Regardez-vous dans la glace, criminels ! Que vaut l'armée républicaine de la direction de laquelle vous avez chassé tous les révolutionnaires ? Quelle est sa fidélité au régime républicain ? Comme au vieux temps de la monarchie, elle fait des « pronunciamiento ».

Que vaut l'appareil étatique républicain démocra­tique ? Il suit le « pronunciamiento ». Que les politiciens se rappellent la destination des organismes au­thentiquement prolétariens comme les Patrouilles de contrôle. Ce sont les staliniens qui ont forgé l'arme qui se retourne contre eux, mais malheureusement aussi contre le prolétariat.

Le pronunciamento de Miaja-Casado a déterminé la fin du gouvernement de Négrin. Il faut aussi souligner la lâcheté de la direction du parti communiste qui a abandonné ses militants et s'est enfui à l'étran­ger.

Les anarchistes français (Voir Libertaire) appuient la Junta Miaja-Casado parce qu'ils y voient une tentative d'arrêter le massacre inutile des ouvriers espagnols. La situation n'est elle pas perdue ? L'essentiel c'est de sauver la vie des militants en danger, leur permettre de partir à l'étranger, car la révolution es­pagnole se fera avec des hommes vivants et non avec des morts. Voilà les idées qu'on peut recueillir dans « Le Libertaire » et « Juin 36 ».

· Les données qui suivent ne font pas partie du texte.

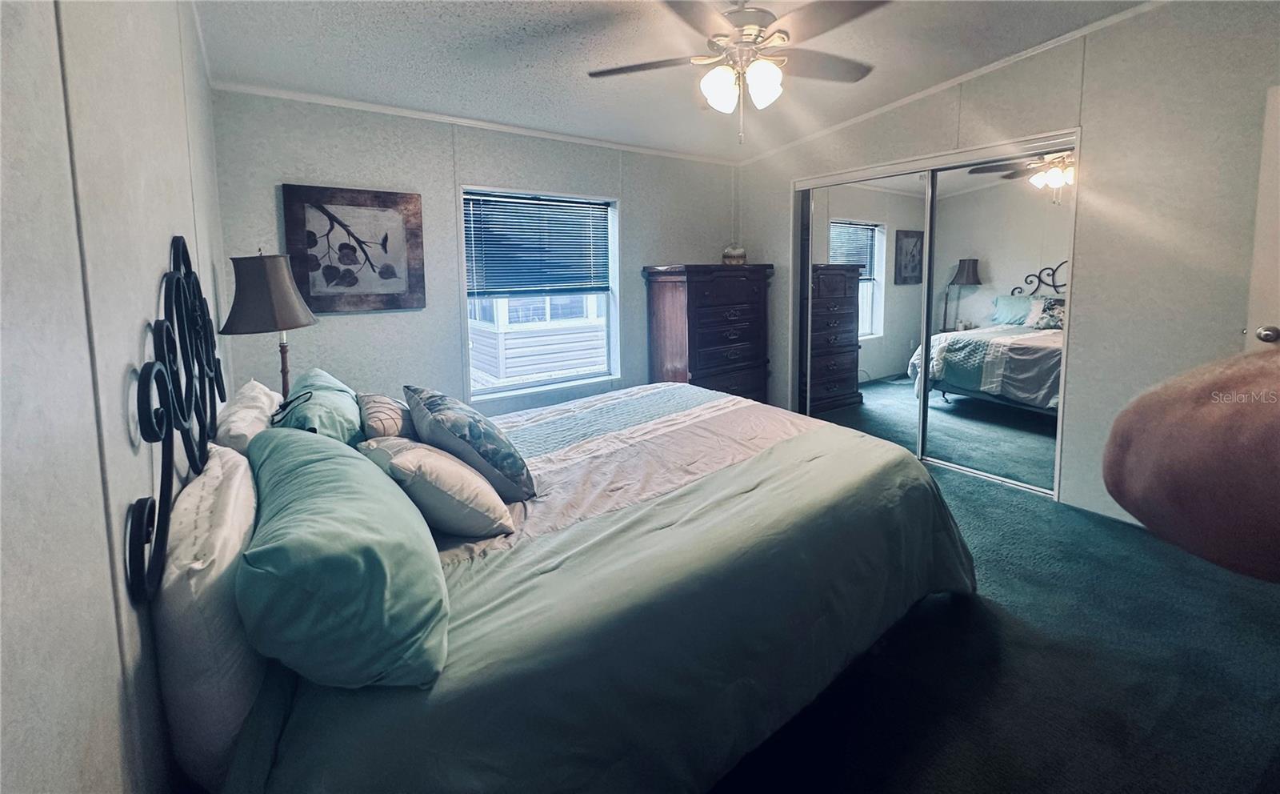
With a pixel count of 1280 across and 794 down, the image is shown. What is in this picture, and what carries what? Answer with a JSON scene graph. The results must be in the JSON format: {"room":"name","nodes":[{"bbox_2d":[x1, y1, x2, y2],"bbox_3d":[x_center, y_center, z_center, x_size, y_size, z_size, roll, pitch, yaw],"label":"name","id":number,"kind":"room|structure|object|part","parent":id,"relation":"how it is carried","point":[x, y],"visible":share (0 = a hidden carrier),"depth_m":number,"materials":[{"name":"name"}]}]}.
{"room":"bedroom","nodes":[
{"label":"bedroom","id":0,"kind":"room"},
{"bbox_2d":[0,0,228,793],"bbox_3d":[-1.045,-0.117,0.904,0.151,2.525,4.145,-6,9,-35],"label":"left wall","id":1,"kind":"structure","parent":0,"point":[184,213],"depth_m":0.68,"materials":[{"name":"paint"}]},
{"bbox_2d":[123,235,224,606],"bbox_3d":[-1.056,0.038,1.120,0.035,0.704,1.055,-6,9,-35],"label":"headboard","id":2,"kind":"object","parent":1,"relation":"attached to","point":[179,237],"visible":0.94,"depth_m":1.00,"materials":[{"name":"black metal"}]},
{"bbox_2d":[219,249,319,394],"bbox_3d":[-1.615,-0.126,2.148,0.348,0.780,0.350,-6,9,-35],"label":"table lamp","id":3,"kind":"object","parent":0,"point":[287,302],"visible":0.87,"depth_m":2.04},
{"bbox_3d":[-1.567,-0.325,2.076,0.379,0.293,0.374,-6,9,-35],"label":"lamp shade","id":4,"kind":"part","parent":3,"relation":"part of","materials":[{"name":"fabric"}]},
{"bbox_3d":[-1.578,0.078,2.188,0.122,0.580,0.132,3,8,24],"label":"lamp base","id":5,"kind":"part","parent":3,"relation":"part of","materials":[{"name":"brown wood"}]},
{"bbox_2d":[211,88,740,419],"bbox_3d":[-0.632,-0.545,3.767,3.865,2.530,0.150,-6,9,-35],"label":"back wall","id":6,"kind":"structure","parent":0,"point":[350,326],"depth_m":3.13,"materials":[{"name":"grey paint"}]},
{"bbox_2d":[282,184,427,314],"bbox_3d":[-1.668,-0.692,2.900,0.681,0.712,0.034,-6,9,-35],"label":"framed picture","id":7,"kind":"object","parent":6,"relation":"attached to","point":[386,234],"visible":0.99,"depth_m":2.88,"materials":[{"name":"brown"}]},
{"bbox_2d":[209,80,743,166],"bbox_3d":[-0.726,-1.661,3.513,3.329,0.049,0.035,-6,9,-35],"label":"crown molding","id":8,"kind":"structure","parent":6,"relation":"attached to","point":[278,93],"depth_m":3.12,"materials":[{"name":"white paint"}]},
{"bbox_2d":[459,185,620,402],"bbox_3d":[-0.707,-0.528,3.665,1.217,1.490,0.147,-6,9,-35],"label":"window","id":9,"kind":"structure","parent":6,"relation":"in","point":[516,386],"depth_m":3.71,"materials":[{"name":"glass"}]},
{"bbox_2d":[464,192,610,296],"bbox_3d":[-0.722,-0.882,3.612,1.054,0.699,0.050,-6,9,-35],"label":"window blind","id":10,"kind":"object","parent":9,"relation":"attached to","point":[494,201],"visible":0.97,"depth_m":3.57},
{"bbox_2d":[188,0,1153,162],"bbox_3d":[0.590,-1.584,1.816,3.957,0.115,4.586,-6,9,-35],"label":"ceiling","id":11,"kind":"structure","parent":0,"point":[523,61],"depth_m":2.50,"materials":[{"name":"white paint"}]},
{"bbox_2d":[585,0,885,142],"bbox_3d":[0.407,-1.255,2.026,1.250,0.662,1.243,-3,7,-14],"label":"ceiling fan","id":12,"kind":"object","parent":11,"relation":"hanging from","point":[737,18],"visible":0.99,"depth_m":1.95,"materials":[{"name":"metal"}]},
{"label":"globe","id":13,"kind":"part","parent":12,"relation":"part of","materials":[{"name":"white glass"}]},
{"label":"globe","id":14,"kind":"part","parent":12,"relation":"part of","materials":[{"name":"white glass"}]},
{"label":"globe","id":15,"kind":"part","parent":12,"relation":"part of","materials":[{"name":"white glass"}]},
{"bbox_2d":[706,446,1279,793],"bbox_3d":[0.623,0.974,2.288,4.288,0.105,4.948,-6,9,-35],"label":"carpet floor","id":16,"kind":"structure","parent":0,"point":[1050,512],"depth_m":1.54,"materials":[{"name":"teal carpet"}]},
{"bbox_2d":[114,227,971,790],"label":"bed","id":17,"kind":"object","parent":16,"relation":"on","point":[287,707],"visible":0.84,"depth_m":1.14,"materials":[{"name":"green fabric"}]},
{"bbox_2d":[154,438,261,790],"bbox_3d":[-0.956,0.466,1.123,0.201,0.459,0.754,-6,9,-35],"label":"white pillow","id":18,"kind":"object","parent":17,"relation":"on","point":[230,546],"visible":0.6,"depth_m":0.85,"materials":[{"name":"white fabric"}]},
{"bbox_2d":[212,377,283,455],"bbox_3d":[-1.380,0.259,1.748,0.236,0.350,0.680,-6,9,-35],"label":"white pillow","id":19,"kind":"object","parent":17,"relation":"on","point":[263,394],"visible":0.43,"depth_m":1.55,"materials":[{"name":"white fabric"}]},
{"bbox_2d":[272,368,364,443],"bbox_3d":[-1.165,0.211,1.811,0.286,0.338,0.656,-6,9,-35],"label":"teal pillow","id":20,"kind":"object","parent":17,"relation":"on","point":[311,377],"visible":0.59,"depth_m":1.63,"materials":[{"name":"teal fabric"}]},
{"bbox_2d":[231,386,975,793],"bbox_3d":[0.010,0.642,1.958,2.357,0.659,1.739,-6,9,-35],"label":"comforter","id":21,"kind":"object","parent":17,"relation":"on","point":[785,442],"visible":0.64,"depth_m":1.25,"materials":[{"name":"fabric"}]},
{"bbox_2d":[237,425,449,690],"bbox_3d":[-0.680,0.366,1.090,0.351,0.343,0.767,-6,9,-35],"label":"green pillow","id":22,"kind":"object","parent":21,"relation":"on","point":[347,462],"visible":0.98,"depth_m":0.84,"materials":[{"name":"teal fabric"}]},
{"bbox_2d":[355,392,416,442],"bbox_3d":[-0.974,0.234,1.914,0.230,0.270,0.474,-6,9,-35],"label":"patterned pillow","id":23,"kind":"object","parent":21,"relation":"on","point":[378,402],"visible":0.58,"depth_m":1.76,"materials":[{"name":"fabric"}]},
{"bbox_2d":[360,435,511,536],"bbox_3d":[-0.619,0.343,1.467,0.479,0.264,0.307,5,9,41],"label":"beige pillow","id":24,"kind":"object","parent":21,"relation":"on","point":[455,466],"visible":0.94,"depth_m":1.34,"materials":[{"name":"fabric"}]},
{"bbox_2d":[402,383,536,499],"bbox_3d":[-0.619,0.253,1.737,0.317,0.362,0.566,-6,9,-35],"label":"patterned pillow","id":25,"kind":"object","parent":21,"relation":"on","point":[467,435],"visible":0.96,"depth_m":1.57,"materials":[{"name":"blue fabric"}]},
{"bbox_2d":[642,263,773,404],"bbox_3d":[0.591,-0.115,4.186,0.980,1.455,0.524,-6,9,-35],"label":"dresser","id":26,"kind":"object","parent":16,"relation":"on","point":[689,341],"visible":0.78,"depth_m":3.95,"materials":[{"name":"brown wood"}]},
{"bbox_2d":[721,244,747,264],"bbox_3d":[0.832,-0.991,4.319,0.216,0.173,0.213,-6,9,-35],"label":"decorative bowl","id":27,"kind":"object","parent":26,"relation":"on","point":[742,257],"visible":0.91,"depth_m":4.24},
{"bbox_2d":[1101,343,1279,579],"bbox_3d":[0.838,0.510,0.358,0.698,1.441,0.757,0,7,6],"label":"person","id":28,"kind":"object","parent":16,"relation":"on","point":[1154,526],"visible":0.97,"depth_m":0.43},
{"bbox_2d":[731,0,1279,530],"bbox_3d":[2.190,-0.592,3.030,0.152,2.708,4.246,-6,9,-35],"label":"right wall","id":29,"kind":"structure","parent":0,"point":[1071,464],"depth_m":2.48,"materials":[{"name":"paint"}]},
{"bbox_2d":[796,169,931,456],"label":"mirrored closet door","id":30,"kind":"structure","parent":29,"relation":"in","point":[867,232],"depth_m":3.66,"materials":[{"name":"mirror"}]},
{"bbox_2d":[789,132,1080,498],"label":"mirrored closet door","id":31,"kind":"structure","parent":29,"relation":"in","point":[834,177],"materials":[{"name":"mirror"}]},
{"bbox_2d":[736,0,1162,166],"bbox_3d":[2.038,-1.767,2.889,0.036,0.095,3.982,-6,9,-35],"label":"crown molding","id":32,"kind":"structure","parent":29,"relation":"attached to","point":[973,73],"depth_m":2.92,"materials":[{"name":"white paint"}]},
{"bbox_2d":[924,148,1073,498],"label":"mirrored closet door","id":33,"kind":"structure","parent":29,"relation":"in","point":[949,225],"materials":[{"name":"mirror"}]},
{"bbox_2d":[1244,85,1279,350],"bbox_3d":[2.893,-0.155,1.810,0.151,1.980,0.959,-4,8,-27],"label":"door","id":34,"kind":"structure","parent":29,"relation":"in","point":[1278,288],"depth_m":2.10,"materials":[{"name":"white paint"}]},
{"bbox_3d":[2.616,-0.138,2.045,0.063,0.065,0.067,-4,8,-27],"label":"doorknob","id":35,"kind":"part","parent":34,"relation":"part of","materials":[{"name":"silver metal"}]},
{"label":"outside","id":36,"kind":"structure","parent":0,"visible":0},
{"bbox_2d":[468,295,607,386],"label":"neighboring house","id":37,"kind":"structure","parent":36,"point":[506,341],"depth_m":6.76,"materials":[{"name":"white plastic"}]}
]}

Pourtant ceux qui veulent arrêter « le massacre inutile » méconnaissent la nature du fascisme. Ils es­pèrent la clémence de la part de Franco. Or, le trait fondamental du fascisme est précisément qu'il ne tolère aucune organisation indépendante du proléta­riat et qu'il supprime même toutes les organisations bourgeoises indépendantes. L'armistice avec Franco permettant de sauvegarder quoi que ce soit pour le prolétariat est impossible.

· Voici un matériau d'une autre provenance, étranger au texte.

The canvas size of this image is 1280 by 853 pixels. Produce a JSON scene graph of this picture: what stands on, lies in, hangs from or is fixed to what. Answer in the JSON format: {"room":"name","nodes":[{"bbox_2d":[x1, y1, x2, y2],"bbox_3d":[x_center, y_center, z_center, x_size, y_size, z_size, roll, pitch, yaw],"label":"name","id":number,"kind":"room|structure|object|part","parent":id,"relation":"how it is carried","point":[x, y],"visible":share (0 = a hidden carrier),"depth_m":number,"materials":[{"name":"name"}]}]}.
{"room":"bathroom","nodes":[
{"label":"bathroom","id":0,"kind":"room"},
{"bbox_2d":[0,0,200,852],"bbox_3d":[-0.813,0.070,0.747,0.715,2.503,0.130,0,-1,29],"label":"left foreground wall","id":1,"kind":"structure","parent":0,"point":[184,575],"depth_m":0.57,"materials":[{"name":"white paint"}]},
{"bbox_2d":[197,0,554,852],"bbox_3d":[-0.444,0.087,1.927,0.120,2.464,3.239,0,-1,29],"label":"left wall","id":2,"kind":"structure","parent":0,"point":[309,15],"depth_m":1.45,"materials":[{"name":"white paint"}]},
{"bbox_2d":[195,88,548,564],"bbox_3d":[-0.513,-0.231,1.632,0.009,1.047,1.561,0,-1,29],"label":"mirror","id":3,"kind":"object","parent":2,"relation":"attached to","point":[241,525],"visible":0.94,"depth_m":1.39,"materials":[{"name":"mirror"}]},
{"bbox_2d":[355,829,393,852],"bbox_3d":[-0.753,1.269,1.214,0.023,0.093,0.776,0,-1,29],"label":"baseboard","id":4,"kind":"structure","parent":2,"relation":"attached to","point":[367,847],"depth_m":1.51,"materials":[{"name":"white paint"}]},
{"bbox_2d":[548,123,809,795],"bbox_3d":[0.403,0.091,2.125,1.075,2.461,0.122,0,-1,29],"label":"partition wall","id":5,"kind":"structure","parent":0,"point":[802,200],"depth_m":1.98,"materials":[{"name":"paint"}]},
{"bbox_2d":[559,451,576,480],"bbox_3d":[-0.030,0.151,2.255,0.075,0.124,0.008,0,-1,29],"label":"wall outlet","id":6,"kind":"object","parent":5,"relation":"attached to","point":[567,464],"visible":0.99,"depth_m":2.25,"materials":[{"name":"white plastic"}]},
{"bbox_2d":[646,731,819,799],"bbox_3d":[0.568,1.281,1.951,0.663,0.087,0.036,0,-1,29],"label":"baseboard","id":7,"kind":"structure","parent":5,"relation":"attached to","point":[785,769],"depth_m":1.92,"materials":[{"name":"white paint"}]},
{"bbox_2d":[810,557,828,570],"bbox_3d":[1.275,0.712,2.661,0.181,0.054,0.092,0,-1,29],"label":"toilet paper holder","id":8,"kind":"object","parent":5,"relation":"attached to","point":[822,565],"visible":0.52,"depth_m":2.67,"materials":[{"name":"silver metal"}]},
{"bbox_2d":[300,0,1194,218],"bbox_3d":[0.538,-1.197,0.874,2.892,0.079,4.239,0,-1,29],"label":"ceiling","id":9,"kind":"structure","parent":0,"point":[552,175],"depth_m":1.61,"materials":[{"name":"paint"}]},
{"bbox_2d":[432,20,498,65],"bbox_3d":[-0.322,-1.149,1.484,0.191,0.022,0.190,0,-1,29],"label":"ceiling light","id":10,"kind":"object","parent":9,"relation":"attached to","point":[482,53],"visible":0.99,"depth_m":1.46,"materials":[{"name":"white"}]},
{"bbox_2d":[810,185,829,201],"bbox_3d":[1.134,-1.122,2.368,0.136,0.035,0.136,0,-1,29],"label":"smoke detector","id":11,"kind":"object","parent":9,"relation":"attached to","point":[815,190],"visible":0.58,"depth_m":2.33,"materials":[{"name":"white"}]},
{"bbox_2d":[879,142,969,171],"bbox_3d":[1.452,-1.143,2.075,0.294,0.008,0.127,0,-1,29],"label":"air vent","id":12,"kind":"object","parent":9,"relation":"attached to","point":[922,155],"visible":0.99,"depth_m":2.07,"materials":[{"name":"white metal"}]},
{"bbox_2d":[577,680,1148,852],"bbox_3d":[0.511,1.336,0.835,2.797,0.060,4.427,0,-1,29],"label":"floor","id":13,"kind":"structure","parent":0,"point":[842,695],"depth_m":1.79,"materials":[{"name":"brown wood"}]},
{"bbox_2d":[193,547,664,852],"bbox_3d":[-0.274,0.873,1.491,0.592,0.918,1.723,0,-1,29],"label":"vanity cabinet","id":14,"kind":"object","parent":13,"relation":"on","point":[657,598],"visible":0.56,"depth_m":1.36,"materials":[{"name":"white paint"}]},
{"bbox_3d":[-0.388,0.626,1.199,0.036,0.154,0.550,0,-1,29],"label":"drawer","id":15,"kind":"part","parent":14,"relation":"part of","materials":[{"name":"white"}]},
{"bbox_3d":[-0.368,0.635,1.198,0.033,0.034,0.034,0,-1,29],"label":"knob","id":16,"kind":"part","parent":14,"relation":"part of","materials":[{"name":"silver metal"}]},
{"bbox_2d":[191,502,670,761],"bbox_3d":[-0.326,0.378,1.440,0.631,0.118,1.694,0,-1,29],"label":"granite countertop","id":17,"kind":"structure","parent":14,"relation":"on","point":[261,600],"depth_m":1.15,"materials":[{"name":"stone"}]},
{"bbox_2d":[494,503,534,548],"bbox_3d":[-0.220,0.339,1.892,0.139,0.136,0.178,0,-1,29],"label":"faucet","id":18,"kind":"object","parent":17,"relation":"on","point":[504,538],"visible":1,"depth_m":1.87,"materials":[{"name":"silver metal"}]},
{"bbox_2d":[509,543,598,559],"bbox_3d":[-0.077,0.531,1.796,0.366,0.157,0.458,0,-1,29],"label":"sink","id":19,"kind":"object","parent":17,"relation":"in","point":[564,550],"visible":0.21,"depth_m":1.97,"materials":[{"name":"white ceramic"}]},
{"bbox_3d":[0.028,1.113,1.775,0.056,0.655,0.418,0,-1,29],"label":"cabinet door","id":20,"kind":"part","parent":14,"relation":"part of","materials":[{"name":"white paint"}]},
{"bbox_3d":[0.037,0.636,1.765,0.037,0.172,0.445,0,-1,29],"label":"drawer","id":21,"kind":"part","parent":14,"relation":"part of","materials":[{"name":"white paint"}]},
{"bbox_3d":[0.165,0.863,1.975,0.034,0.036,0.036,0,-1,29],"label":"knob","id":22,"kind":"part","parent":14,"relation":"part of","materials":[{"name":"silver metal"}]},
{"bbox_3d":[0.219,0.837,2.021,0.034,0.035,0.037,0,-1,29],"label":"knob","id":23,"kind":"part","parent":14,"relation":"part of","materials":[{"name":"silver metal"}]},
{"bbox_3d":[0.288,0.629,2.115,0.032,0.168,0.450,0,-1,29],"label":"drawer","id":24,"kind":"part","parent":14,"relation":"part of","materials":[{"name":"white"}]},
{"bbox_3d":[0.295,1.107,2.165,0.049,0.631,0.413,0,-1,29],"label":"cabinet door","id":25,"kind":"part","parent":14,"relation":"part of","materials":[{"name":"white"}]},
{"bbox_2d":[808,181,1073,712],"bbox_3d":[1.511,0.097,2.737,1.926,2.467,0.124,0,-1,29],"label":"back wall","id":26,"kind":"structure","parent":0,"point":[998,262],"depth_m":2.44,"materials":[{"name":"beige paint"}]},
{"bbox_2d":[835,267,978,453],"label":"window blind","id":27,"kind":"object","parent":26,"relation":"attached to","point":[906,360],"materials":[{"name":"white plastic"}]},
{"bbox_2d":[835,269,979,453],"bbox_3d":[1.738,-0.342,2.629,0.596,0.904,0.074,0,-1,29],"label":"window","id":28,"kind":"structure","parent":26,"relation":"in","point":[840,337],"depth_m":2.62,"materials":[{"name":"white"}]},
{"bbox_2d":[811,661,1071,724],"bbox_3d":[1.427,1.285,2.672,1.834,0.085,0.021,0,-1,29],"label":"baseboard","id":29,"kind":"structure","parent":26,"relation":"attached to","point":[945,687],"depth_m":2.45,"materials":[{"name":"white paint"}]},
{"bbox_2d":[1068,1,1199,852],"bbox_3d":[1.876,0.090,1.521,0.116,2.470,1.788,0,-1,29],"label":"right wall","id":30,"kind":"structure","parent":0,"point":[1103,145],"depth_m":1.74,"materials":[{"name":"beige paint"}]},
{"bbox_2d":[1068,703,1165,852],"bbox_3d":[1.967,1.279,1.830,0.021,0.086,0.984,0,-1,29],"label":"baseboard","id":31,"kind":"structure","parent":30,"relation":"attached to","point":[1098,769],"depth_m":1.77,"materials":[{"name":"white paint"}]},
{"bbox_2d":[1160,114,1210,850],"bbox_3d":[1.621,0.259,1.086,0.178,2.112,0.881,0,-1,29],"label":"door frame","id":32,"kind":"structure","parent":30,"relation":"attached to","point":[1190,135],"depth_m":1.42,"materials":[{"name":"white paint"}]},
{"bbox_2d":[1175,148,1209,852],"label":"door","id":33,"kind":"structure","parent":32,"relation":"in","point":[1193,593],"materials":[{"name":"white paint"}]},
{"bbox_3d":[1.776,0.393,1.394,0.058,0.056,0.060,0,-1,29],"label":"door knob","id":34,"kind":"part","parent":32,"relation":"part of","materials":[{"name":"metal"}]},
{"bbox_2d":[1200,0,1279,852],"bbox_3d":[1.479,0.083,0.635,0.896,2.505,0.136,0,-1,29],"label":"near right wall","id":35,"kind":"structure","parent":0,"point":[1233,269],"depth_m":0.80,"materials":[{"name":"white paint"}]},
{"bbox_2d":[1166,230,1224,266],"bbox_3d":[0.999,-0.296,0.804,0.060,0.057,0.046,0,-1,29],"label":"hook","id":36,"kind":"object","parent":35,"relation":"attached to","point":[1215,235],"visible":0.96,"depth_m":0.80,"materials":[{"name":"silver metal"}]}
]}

Garcia Oliver n'a pas été récompensé pour sa trahison de mai, Comorera et Négrin non plus. Le sort de Miaja-Casado et de leurs associés ne sera pas meilleur.

Quant au prolétariat, il n'a pas le choix. Même en cas de défaite totale, c'est dans la mesure où il résis­tera et fera payer cher au fascisme ses avances qu'il pourra après regrouper ses forces et préparer sa re­vanche.